[llvm-dev] Regarding ScalarEvolution's loop backedge computation

Sanjoy Das via llvm-dev llvm-dev at lists.llvm.org
Wed Jun 29 17:01:40 PDT 2016


Hi Pankaj,

Chawla, Pankaj via llvm-dev wrote:
 > It looks like ScalarEvolution bails out of loop backedge computation if
 > it cannot prove the IV stride as either positive or negative (based on
 > loop control condition).

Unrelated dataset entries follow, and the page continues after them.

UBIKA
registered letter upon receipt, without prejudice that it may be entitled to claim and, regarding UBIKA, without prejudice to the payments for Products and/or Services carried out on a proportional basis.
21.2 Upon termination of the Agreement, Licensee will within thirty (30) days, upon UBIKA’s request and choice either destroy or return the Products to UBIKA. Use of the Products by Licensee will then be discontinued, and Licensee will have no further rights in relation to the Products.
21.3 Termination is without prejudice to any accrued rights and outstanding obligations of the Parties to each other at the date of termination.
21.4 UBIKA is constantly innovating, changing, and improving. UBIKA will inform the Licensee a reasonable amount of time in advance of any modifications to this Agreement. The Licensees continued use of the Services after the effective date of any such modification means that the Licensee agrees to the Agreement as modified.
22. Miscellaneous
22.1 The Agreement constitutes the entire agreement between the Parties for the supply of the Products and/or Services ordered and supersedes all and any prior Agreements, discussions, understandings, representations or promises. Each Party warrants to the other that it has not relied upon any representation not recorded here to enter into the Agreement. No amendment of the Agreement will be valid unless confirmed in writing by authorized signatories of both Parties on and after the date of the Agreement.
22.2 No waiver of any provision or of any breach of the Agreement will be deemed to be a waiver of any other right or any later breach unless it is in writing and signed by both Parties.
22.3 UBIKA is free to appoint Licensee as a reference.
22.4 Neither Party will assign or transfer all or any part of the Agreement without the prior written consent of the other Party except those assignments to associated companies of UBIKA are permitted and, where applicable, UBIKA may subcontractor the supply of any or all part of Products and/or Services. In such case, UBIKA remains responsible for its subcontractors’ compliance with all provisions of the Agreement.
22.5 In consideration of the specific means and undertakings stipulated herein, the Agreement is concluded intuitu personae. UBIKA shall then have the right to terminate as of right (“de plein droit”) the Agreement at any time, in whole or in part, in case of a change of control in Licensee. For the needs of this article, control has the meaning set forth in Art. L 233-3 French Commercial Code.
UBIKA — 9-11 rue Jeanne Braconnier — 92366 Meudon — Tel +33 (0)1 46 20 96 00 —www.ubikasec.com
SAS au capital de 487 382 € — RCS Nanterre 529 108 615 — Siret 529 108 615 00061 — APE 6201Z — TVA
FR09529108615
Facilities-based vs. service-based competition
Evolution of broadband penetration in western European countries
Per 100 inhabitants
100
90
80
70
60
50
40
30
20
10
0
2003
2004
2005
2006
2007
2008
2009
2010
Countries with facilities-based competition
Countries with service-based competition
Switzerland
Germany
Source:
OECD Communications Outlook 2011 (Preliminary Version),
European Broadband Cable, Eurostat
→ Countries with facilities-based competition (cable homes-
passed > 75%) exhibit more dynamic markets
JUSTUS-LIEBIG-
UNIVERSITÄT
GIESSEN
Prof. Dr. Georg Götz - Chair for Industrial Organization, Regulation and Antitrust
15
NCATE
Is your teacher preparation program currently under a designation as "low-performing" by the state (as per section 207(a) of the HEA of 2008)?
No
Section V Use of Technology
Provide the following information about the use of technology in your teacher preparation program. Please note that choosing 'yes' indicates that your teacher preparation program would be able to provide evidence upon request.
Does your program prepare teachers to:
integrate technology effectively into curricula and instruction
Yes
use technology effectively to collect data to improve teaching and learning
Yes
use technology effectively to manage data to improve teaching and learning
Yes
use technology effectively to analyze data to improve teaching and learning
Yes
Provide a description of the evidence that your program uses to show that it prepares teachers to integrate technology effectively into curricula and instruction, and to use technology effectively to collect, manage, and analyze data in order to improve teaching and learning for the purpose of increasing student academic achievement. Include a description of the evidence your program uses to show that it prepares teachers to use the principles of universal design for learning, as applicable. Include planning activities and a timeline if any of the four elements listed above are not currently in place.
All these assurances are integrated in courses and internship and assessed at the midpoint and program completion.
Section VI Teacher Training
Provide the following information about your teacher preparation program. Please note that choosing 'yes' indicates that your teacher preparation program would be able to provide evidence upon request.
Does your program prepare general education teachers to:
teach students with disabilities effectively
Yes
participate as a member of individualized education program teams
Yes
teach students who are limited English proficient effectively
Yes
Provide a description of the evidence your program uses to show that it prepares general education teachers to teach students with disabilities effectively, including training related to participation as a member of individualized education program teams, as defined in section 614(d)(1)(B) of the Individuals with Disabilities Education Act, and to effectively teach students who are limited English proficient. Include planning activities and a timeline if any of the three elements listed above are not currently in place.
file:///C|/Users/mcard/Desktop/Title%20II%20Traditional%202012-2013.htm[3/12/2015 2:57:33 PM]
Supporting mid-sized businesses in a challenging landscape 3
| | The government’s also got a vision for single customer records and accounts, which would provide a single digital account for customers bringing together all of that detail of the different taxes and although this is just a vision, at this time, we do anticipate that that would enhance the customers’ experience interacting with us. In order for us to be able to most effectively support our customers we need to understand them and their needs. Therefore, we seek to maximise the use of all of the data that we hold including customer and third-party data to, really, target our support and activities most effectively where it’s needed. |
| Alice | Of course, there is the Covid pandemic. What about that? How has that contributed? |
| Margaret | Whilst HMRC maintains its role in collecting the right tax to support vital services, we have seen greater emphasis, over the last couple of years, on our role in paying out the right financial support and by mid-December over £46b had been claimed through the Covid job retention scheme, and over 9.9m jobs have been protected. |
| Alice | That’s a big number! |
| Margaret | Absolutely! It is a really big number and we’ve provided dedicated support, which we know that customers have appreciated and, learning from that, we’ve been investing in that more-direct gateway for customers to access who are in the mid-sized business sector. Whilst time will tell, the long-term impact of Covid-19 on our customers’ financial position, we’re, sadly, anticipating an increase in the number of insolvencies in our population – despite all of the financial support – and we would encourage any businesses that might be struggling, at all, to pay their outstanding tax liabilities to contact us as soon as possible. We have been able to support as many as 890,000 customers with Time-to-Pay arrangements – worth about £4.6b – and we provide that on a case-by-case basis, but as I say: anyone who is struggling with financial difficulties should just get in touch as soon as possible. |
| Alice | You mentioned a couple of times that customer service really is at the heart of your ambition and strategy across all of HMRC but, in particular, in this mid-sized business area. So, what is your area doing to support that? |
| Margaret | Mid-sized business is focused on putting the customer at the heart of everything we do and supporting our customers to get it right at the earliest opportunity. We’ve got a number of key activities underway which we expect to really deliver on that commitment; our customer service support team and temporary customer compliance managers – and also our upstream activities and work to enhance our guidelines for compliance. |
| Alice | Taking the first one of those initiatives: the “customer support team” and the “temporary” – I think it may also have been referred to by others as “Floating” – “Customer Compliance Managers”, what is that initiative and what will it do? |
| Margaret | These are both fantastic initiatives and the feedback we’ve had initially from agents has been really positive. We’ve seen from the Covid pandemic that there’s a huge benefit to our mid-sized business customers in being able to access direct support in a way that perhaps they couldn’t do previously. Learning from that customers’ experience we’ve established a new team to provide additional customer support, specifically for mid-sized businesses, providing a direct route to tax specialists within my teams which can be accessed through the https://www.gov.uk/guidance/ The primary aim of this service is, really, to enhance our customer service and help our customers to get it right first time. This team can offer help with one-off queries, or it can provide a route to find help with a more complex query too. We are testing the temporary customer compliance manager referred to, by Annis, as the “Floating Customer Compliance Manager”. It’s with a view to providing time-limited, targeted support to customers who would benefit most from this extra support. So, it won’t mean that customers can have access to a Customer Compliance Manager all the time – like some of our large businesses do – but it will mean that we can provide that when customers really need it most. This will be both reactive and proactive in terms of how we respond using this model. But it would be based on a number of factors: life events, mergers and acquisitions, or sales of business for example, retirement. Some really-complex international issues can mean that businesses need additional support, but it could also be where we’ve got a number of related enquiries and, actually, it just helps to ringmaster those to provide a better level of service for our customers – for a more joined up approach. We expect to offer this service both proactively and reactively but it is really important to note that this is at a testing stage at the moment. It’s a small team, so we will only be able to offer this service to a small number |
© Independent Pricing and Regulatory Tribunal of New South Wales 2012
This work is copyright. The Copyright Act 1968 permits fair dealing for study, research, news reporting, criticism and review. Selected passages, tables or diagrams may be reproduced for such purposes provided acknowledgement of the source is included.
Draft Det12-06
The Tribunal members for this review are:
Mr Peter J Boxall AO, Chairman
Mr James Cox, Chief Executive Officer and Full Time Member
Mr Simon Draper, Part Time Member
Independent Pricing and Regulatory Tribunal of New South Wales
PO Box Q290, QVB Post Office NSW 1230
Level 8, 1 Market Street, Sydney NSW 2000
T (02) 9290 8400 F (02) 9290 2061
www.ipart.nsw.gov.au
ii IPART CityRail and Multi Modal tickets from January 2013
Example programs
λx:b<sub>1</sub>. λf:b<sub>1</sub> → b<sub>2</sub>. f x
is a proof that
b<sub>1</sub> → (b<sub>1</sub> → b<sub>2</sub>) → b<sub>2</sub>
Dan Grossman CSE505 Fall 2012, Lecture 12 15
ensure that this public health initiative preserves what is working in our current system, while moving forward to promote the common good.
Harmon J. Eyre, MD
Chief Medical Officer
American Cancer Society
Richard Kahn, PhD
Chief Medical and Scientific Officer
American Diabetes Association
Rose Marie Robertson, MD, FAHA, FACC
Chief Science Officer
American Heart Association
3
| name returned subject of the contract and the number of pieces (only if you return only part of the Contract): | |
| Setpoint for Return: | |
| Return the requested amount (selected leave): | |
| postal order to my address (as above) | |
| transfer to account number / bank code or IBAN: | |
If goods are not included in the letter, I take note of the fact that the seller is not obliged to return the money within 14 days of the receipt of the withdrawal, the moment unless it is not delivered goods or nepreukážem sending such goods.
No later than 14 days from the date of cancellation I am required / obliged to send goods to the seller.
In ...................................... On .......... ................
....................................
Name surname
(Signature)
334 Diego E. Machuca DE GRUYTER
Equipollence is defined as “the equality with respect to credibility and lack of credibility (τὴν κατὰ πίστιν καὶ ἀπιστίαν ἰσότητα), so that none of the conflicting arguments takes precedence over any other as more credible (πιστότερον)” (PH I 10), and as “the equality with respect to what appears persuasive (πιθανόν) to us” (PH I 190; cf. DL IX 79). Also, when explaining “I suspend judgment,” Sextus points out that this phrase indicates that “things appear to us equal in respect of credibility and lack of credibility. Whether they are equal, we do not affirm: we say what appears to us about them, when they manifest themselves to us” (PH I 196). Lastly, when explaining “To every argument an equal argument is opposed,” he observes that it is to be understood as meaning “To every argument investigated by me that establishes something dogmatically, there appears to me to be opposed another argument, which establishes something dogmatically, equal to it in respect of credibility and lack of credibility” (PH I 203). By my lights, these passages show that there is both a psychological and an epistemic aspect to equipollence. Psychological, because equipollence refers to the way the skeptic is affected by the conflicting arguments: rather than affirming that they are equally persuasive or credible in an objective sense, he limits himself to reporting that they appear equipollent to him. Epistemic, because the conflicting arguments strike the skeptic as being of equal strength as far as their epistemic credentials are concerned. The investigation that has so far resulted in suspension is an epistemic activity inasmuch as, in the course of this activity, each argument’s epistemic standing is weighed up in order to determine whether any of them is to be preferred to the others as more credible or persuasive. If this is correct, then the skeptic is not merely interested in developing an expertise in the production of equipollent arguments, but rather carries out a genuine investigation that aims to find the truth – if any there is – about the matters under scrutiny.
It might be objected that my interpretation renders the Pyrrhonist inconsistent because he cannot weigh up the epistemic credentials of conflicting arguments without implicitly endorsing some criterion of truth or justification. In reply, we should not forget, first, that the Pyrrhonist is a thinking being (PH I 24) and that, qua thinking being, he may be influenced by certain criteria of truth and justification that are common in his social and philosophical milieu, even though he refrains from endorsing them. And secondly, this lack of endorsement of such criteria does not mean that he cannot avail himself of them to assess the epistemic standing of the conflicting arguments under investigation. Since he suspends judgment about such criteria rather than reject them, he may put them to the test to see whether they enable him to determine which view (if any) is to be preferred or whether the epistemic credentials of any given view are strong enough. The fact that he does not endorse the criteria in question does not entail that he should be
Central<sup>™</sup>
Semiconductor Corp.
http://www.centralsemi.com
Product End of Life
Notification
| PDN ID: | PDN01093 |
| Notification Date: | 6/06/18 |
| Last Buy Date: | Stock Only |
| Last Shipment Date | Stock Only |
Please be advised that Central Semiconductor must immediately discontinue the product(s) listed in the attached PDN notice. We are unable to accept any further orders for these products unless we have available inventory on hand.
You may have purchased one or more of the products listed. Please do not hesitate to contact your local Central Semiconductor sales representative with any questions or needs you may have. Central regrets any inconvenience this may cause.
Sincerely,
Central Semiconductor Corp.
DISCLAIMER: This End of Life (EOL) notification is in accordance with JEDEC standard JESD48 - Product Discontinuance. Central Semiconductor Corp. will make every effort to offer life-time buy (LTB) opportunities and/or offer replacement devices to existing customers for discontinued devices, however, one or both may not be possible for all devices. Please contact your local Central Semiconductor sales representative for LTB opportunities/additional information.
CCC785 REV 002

I think this logic can be refined for signed 
IVs.
 >
 > Consider this simple loop-
 >
 > void foo(int *A, int n, int s) {
 >
 > int i;
 >
 > for(i=0; i<n; i += s) {
 >
 > A[i]++;
 >
 > }
 >
 > }
 >
 > The IV of this loop has this SCEV form-
 >
 > {0,+,%s}<nsw><%for.body>

This looks valid -- we already do things like this for

for (i = A; i != B; i += 5)
   ...

and compute the backedge taken count as "(B - A) / 5" (roughly :) )
since if (B - A) is not divisible by 5 then we have UB due to
overflow.  We just have to be careful around cases like:

   for(i = 0; i < 60; i += s) {
     may_exit();
   }

"s" can be (say) -3 and the loop can take 160 backedges and then
"exit(0)", avoiding the undefined behavior due to underflow.  "s" can
also be zero, in which case the loop can potentially take an infinite
number of backedges.

However, in the example you gave (written in LLVM's canonical rotated
form):

   if (0 < N) {
     i = 0;
     do {
       a[i]++;
       i += s; // NSW add
     } while (i < N);
   }

For any s <= 0 we have undefined behavior, so it is sound to assume s
 > 0.

Do you want to take a crack at fixing this?  I'm traveling till the
10th of July, but I can review your change once I'm back.